→ TEXT
[Start of section]
Training Data Can Reproduce Bad Patterns
If an AI model has seen outdated, insecure, or deprecated patterns, it may reproduce them. Even curated models cannot know every emerging vulnerability or project-specific constraint. Developers should be especially cautious when AI suggests custom cryptography, custom token logic, upgrade mechanisms, or low-level assembly.
AI Increases the Threat Landscape
The same capabilities that help defenders also help attackers. Anthropic's research suggests that profitable autonomous exploitation is technically feasible today, with average API costs of around 1.22 USD per contract in its experimental setup. As analysis costs fall and model capability improves, vulnerable contracts may be discovered faster and at greater scale.
Best Practices for Using AI to Write Secure Smart Contracts
1. Treat AI Output as a Draft
Use AI for scaffolding, documentation, test generation, and implementation alternatives. Do not deploy AI-generated code directly to mainnet. Manually review state initialization, access control, external calls, upgrade logic, event emissions, and error handling.
2. Use Battle-Tested Libraries
Prefer established libraries such as widely reviewed token, access control, and proxy implementations instead of AI-generated custom versions. Simpler contracts are easier to reason about, test, and audit.
3. Combine Multiple Analysis Methods
- Run AI-based scanners such as SolidityScan for known vulnerability patterns.
- Use traditional static analyzers, linters, and symbolic execution tools.
- Add fuzz testing and invariant testing for critical logic.
- Integrate checks into local development, pull requests, and CI/CD pipelines.
4. Include Human Review and Independent Audits
AI can accelerate the first pass, but human auditors remain essential. They evaluate business logic, incentives, governance, dependencies, and adversarial behavior. High-value contracts should undergo multiple independent audits, bug bounty programs, and ongoing monitoring.
[End of section]
→ DATA SHOWN
[Start of section]
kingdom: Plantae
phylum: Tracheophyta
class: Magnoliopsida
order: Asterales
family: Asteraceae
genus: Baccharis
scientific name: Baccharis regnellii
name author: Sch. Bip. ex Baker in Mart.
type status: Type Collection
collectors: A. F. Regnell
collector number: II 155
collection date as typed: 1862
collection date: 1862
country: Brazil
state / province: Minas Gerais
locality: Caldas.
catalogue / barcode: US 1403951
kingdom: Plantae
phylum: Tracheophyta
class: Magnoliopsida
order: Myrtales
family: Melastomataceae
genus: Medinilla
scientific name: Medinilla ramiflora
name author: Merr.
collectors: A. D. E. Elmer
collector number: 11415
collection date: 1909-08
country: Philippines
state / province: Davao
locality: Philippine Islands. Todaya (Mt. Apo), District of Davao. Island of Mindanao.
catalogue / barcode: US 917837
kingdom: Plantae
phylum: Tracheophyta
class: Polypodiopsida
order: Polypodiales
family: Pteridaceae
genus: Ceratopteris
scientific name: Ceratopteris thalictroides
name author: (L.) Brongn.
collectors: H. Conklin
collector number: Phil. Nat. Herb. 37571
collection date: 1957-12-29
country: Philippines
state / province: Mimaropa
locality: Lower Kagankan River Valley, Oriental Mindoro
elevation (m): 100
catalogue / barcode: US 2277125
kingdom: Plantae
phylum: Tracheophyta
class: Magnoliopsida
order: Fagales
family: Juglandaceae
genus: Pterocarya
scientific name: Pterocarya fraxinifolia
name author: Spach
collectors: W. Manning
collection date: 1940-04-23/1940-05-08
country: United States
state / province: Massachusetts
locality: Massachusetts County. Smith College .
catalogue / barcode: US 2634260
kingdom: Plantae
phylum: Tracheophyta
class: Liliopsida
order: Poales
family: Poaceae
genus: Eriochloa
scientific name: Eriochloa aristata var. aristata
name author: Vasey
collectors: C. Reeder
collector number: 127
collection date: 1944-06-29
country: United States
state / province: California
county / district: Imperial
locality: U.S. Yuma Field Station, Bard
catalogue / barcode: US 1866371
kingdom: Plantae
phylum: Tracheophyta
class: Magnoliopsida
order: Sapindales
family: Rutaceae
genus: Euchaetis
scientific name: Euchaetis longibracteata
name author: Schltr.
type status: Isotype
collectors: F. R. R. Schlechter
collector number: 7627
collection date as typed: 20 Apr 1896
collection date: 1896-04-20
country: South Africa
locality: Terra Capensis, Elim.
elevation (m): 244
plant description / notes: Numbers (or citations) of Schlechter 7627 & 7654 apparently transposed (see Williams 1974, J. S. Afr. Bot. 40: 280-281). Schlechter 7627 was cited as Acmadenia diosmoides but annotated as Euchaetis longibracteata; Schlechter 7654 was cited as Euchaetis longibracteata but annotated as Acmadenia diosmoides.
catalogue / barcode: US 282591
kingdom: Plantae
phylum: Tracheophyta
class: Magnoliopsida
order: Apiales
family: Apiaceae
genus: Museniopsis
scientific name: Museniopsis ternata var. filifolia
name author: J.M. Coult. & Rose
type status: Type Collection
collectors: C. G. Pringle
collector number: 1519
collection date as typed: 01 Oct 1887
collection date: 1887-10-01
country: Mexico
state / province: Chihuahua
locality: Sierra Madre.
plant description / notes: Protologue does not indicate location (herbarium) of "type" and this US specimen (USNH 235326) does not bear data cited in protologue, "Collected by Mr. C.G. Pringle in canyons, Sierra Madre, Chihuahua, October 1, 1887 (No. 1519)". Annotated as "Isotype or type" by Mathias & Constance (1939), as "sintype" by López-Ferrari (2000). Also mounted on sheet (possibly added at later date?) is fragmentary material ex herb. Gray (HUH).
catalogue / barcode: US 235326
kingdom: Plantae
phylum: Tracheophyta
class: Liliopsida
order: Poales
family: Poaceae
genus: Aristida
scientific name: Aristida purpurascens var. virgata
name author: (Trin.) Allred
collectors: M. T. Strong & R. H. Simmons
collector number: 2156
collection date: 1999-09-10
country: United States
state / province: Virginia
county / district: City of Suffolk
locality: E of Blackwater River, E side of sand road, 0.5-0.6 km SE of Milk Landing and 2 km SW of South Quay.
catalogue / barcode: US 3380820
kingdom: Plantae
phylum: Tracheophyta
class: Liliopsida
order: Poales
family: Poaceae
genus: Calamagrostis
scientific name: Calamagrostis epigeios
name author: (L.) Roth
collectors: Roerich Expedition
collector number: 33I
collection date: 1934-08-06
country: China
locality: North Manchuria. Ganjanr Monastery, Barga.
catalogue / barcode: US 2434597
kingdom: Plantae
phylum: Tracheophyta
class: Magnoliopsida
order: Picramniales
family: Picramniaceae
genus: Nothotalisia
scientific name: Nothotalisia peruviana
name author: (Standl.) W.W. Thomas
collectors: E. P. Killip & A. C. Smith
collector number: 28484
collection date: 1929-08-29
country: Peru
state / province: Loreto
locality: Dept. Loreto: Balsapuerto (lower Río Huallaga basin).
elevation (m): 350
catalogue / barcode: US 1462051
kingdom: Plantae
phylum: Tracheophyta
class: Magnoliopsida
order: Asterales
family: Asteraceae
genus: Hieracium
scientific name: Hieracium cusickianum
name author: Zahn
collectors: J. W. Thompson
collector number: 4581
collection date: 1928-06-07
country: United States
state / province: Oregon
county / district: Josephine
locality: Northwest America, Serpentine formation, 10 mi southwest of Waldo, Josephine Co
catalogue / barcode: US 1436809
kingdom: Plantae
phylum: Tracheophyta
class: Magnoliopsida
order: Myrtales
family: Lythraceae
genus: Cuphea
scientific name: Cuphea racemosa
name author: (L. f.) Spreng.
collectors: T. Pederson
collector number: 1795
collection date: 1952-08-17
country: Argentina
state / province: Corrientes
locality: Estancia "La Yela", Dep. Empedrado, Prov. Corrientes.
[End of section]
→ EXERCISE
Quote the section of the text on AI and smart contract security that begins with the words containing "Training Data Can" and ends with "or low-level assembly.".

→ RESPONSE FOR THIS EXERCISE
Training Data Can Reproduce Bad Patterns
If an AI model has seen outdated, insecure, or deprecated patterns, it may reproduce them. Even curated models cannot know every emerging vulnerability or project-specific constraint. Developers should be especially cautious when AI suggests custom cryptography, custom token logic, upgrade mechanisms, or low-level assembly.